The pacing of the film is superb. It starts on an exhilarating high from the first scene on and it maintains that high-octane tension for throughout the entire film. It also peaks very well in the climax, culminating in an explosive fight between Kancha Cheena and Vijay Chauhan. The new Agneepath is a film that all the current crop of filmmakers should learn from because it shows just how the story should be handled, how the direction should be handled and so on. Most of the current films are extremely lackluster with wide, gaping plotholes you can drive a Hummer through and most of the plot points are all gratuitous that add nothing at all to the concept of the story itself. There are no lows at all in the movie and it is just building on itself as it progresses until it goes to the climax and all the tension that has been built up explodes. You just are never bored with it.
In that same vein, the best thing about Agneepath is that it takes the viewer back to the 80s and 90s when a good storyline and good acting were what absolutely made or broke a film. Most of the popcorn movies of today throw in gratuitous swearing, a ridiculous item song or two (Agneepath does have one of these though), and some rather inane, low-brow humour in an effort to sell themselves. They are also, the majority of them at any rate, just caricatures of themselves, and they reward the viewer for being dumb and clueless. In Agneepath, content reigns supreme and the acting is really stellar. I fully expect both Hrithik and Dutt-saab to get at least a nomination each for their performances and for Agneepath to be nominated in several categories as well, not the least of which is for Best Film and Best Director. Under the auspices of Karan Johar’s Dharma Productions, whose father produced the original Agneepath, Karan Malhotra definitely delivers on a masterpiece that is quite a tribute to the glory days of Bollywood.
The film’s songs fall somewhere between excellent and average. Chikni Chameli, Gun gun gunare and Shah Ka Ruthba are my favourites, particularly because they are definitely very forceful dance tracks, although Shah Ka Ruthba is a far more sedate and regal song than the others. The choreography, courtesy , is decent enough with a particular shout-out for Chikni Chameli which is done in the traditional lavni style, a fast-paced style that is quite difficult to dance to but has been ably performed by Katrina Kaif and has garnered both her and choreographer a lot of praise, and rightly so.
The Karan-duo’s Agneepath is definitely a well-put together film and the incredible hard-work that has gone into the film is redeemed in spades by the final product, given its critical and commercial success. A truly star cast, a great script that reestablishes the prominence of good content, great soundtrack plus a dark and brutal grittiness all combines to make Agneepath a serious contender for movie of the year.

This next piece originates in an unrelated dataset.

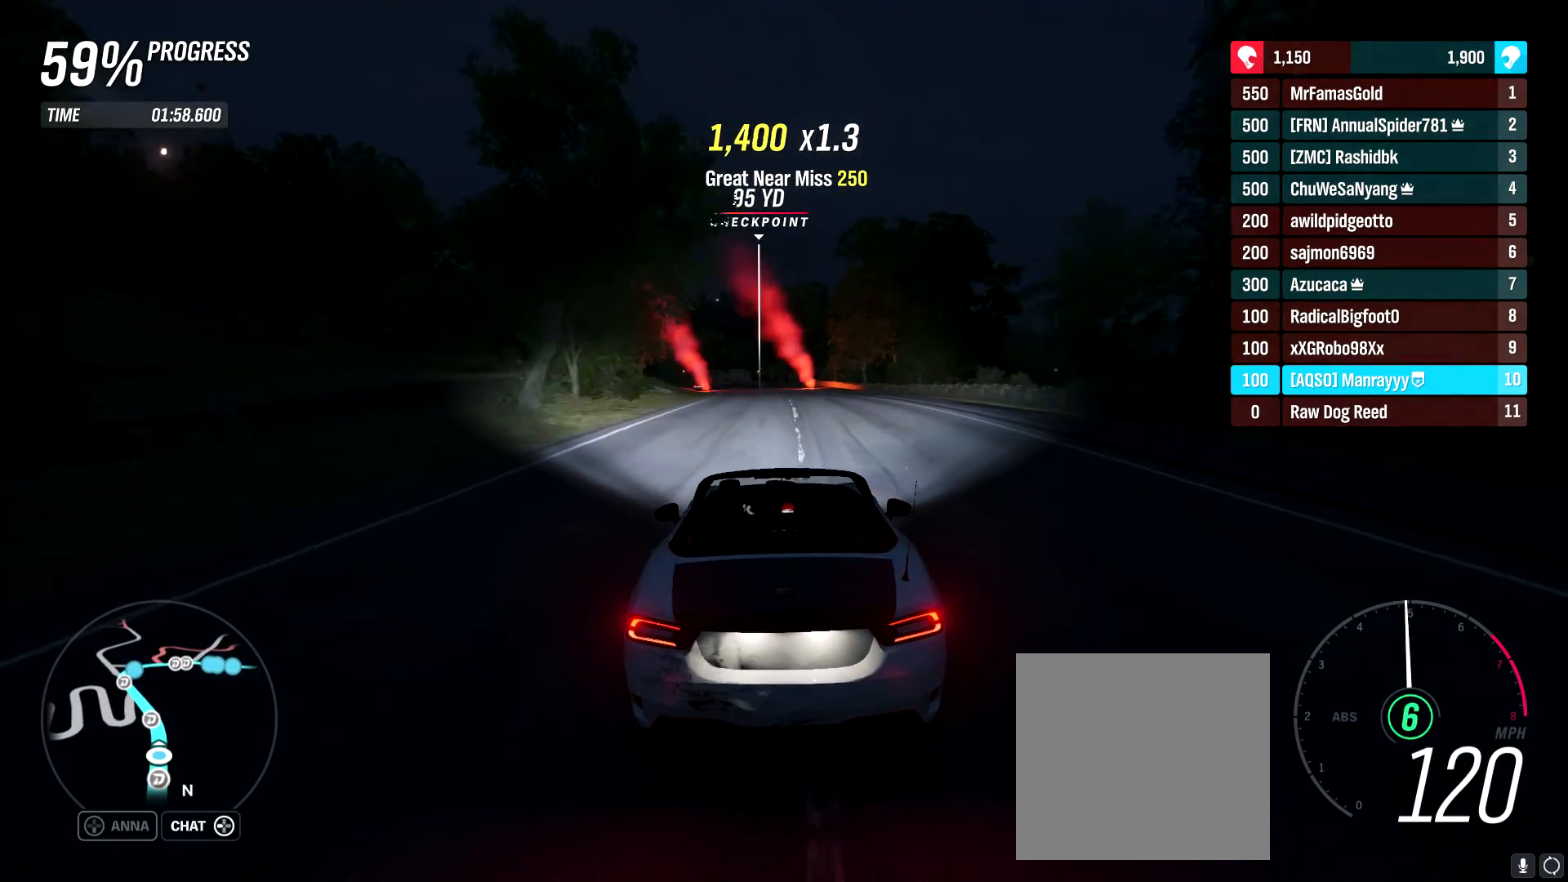
{"buttons": ["R2"], "left_stick": "left", "right_stick": "center", "events": [[17, "left_stick", "left"], [183, "left_stick", "center"], [350, "left_stick", "left"]]}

Posted on February 14, 2014, in Movie Reviews, Review Central and tagged Action, Agneepath, Bollywood, Chikni Chameli, Dharma Productions, Drama, Eros Entertainment, Film, Film Review, Hrithik Roshan, Item Number, Karan Johar, Karan Malhotra, Katrina Kaif, Movie Review, Om Puri, Priyanka Chopra, Remake, Review, Review Central, Rishi Kapoor, Sanjay Dutt, Vijay Deenanath Chauhan, Zarina Wahab. Bookmark the permalink. Leave a comment.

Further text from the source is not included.